THE ART OF LIVING - Dairo Vargas

Why being creative is good for you

By Beverley D'Silva 6th January 2021

 

What is the key to creativity, and how does it help our mental health? Beverley D'Silva speaks to Artist's Way author Julia Cameron and others about 'flow', fear and curiosity.

 

Creativity, according to Maya Angelou, is a bottomless pit: "The more you use it, the more you have," said the novelist. "Creativity is intelligence having fun," is a phrase often attributed to Einstein. While advertising supremo David Ogilvy came at it from a business perspective: "If it doesn't sell, it isn't creative". We know creativity is alive in all fields of life, from medicine to business and agriculture. But the word –  which derives from the Latin creare, to make – is most often associated with the arts and culture, and is believed to have first appeared in the 14th-Century literary work, The Canterbury Tales by Geoffrey Chaucer.

 

"Creativity is the natural order of life. Life is energy – pure creative energy," is the first of 10 basic principles to be found in Julia Cameron's bestselling creative guide, The Artist's Way.
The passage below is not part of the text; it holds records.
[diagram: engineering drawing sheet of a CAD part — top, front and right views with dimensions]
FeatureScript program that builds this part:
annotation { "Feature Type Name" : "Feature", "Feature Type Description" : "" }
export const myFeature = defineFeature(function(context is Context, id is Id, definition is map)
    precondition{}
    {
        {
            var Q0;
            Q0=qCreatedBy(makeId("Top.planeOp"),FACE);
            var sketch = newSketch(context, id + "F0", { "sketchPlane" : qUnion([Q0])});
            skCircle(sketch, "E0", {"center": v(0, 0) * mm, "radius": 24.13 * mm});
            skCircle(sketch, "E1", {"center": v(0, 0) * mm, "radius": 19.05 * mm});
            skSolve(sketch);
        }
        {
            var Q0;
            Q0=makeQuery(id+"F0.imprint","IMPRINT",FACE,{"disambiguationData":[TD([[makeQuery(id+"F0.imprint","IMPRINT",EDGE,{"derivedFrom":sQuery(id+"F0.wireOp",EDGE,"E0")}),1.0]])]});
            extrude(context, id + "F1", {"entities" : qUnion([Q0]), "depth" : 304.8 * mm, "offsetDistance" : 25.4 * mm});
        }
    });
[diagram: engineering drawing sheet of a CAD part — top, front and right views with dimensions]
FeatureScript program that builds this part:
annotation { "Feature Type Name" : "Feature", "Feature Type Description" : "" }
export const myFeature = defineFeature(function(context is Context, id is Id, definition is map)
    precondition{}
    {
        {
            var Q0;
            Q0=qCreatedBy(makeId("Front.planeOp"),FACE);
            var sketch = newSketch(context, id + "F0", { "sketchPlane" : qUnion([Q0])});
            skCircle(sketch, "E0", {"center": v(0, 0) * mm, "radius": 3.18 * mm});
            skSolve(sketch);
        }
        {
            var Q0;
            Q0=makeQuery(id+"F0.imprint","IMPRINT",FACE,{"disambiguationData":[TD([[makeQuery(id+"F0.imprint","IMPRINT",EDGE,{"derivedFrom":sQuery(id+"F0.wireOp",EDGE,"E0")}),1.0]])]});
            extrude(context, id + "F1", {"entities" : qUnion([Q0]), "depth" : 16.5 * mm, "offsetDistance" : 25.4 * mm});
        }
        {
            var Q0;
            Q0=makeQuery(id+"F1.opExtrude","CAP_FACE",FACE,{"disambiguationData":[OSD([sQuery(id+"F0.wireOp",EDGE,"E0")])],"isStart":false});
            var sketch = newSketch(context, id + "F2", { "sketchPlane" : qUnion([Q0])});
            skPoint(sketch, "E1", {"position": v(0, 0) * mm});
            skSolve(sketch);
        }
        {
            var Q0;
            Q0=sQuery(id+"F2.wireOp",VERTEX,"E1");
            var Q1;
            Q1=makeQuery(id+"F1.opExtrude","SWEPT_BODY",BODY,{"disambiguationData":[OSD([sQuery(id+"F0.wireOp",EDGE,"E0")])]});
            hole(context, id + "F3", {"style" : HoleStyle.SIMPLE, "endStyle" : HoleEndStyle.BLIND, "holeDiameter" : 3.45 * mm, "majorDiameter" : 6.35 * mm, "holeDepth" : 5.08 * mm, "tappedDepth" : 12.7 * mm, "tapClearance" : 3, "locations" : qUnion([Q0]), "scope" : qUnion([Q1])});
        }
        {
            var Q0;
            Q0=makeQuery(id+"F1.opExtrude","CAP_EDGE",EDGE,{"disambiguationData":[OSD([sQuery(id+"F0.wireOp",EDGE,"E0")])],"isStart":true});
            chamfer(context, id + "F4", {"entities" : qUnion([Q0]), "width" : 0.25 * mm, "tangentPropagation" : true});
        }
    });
It is subtitled A Spiritual Path to Higher Creativity because, she tells BBC Culture, "creativity is, to my eye, a spiritual experience". For Cameron, there is no "creative elite"; we are all creative, she says. And while she began life as a scriptwriter – and continues to write novels, poetry and songs – it has become her life's work to teach the many thousands from all creative fields who come to her artistically hampered by the demons of self-doubt and self-criticism, or claiming lack of time or talent.